**DATASET EXCERPTS**.
***
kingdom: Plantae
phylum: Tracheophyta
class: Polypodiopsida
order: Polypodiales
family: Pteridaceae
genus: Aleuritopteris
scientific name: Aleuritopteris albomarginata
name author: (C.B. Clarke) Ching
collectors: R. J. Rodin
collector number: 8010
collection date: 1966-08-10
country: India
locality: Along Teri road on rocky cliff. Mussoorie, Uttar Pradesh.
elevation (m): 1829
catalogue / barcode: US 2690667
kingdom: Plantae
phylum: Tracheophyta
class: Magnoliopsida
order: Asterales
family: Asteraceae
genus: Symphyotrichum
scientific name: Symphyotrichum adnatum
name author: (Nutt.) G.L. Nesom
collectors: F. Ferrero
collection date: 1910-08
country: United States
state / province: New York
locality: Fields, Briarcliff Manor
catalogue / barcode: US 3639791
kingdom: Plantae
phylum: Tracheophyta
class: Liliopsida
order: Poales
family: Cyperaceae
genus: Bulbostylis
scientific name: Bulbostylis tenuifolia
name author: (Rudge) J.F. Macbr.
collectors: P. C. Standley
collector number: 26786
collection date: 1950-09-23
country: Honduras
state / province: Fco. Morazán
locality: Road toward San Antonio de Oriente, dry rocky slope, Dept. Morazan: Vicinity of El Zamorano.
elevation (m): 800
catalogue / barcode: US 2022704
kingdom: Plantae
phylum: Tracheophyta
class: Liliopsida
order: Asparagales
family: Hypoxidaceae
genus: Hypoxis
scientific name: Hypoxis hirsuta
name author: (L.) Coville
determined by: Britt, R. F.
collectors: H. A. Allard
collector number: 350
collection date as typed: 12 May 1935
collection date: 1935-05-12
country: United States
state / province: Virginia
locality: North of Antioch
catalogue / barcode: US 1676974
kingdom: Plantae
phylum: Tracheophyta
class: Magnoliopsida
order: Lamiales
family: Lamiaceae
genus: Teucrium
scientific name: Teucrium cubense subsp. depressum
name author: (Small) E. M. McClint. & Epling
***
**WORK TO COMPLETE**. Please copy all of the items above word for word, without changing anything.

**RESULT**.
kingdom: Plantae
phylum: Tracheophyta
class: Polypodiopsida
order: Polypodiales
family: Pteridaceae
genus: Aleuritopteris
scientific name: Aleuritopteris albomarginata
name author: (C.B. Clarke) Ching
collectors: R. J. Rodin
collector number: 8010
collection date: 1966-08-10
country: India
locality: Along Teri road on rocky cliff. Mussoorie, Uttar Pradesh.
elevation (m): 1829
catalogue / barcode: US 2690667
kingdom: Plantae
phylum: Tracheophyta
class: Magnoliopsida
order: Asterales
family: Asteraceae
genus: Symphyotrichum
scientific name: Symphyotrichum adnatum
name author: (Nutt.) G.L. Nesom
collectors: F. Ferrero
collection date: 1910-08
country: United States
state / province: New York
locality: Fields, Briarcliff Manor
catalogue / barcode: US 3639791
kingdom: Plantae
phylum: Tracheophyta
class: Liliopsida
order: Poales
family: Cyperaceae
genus: Bulbostylis
scientific name: Bulbostylis tenuifolia
name author: (Rudge) J.F. Macbr.
collectors: P. C. Standley
collector number: 26786
collection date: 1950-09-23
country: Honduras
state / province: Fco. Morazán
locality: Road toward San Antonio de Oriente, dry rocky slope, Dept. Morazan: Vicinity of El Zamorano.
elevation (m): 800
catalogue / barcode: US 2022704
kingdom: Plantae
phylum: Tracheophyta
class: Liliopsida
order: Asparagales
family: Hypoxidaceae
genus: Hypoxis
scientific name: Hypoxis hirsuta
name author: (L.) Coville
determined by: Britt, R. F.
collectors: H. A. Allard
collector number: 350
collection date as typed: 12 May 1935
collection date: 1935-05-12
country: United States
state / province: Virginia
locality: North of Antioch
catalogue / barcode: US 1676974
kingdom: Plantae
phylum: Tracheophyta
class: Magnoliopsida
order: Lamiales
family: Lamiaceae
genus: Teucrium
scientific name: Teucrium cubense subsp. depressum
name author: (Small) E. M. McClint. & Epling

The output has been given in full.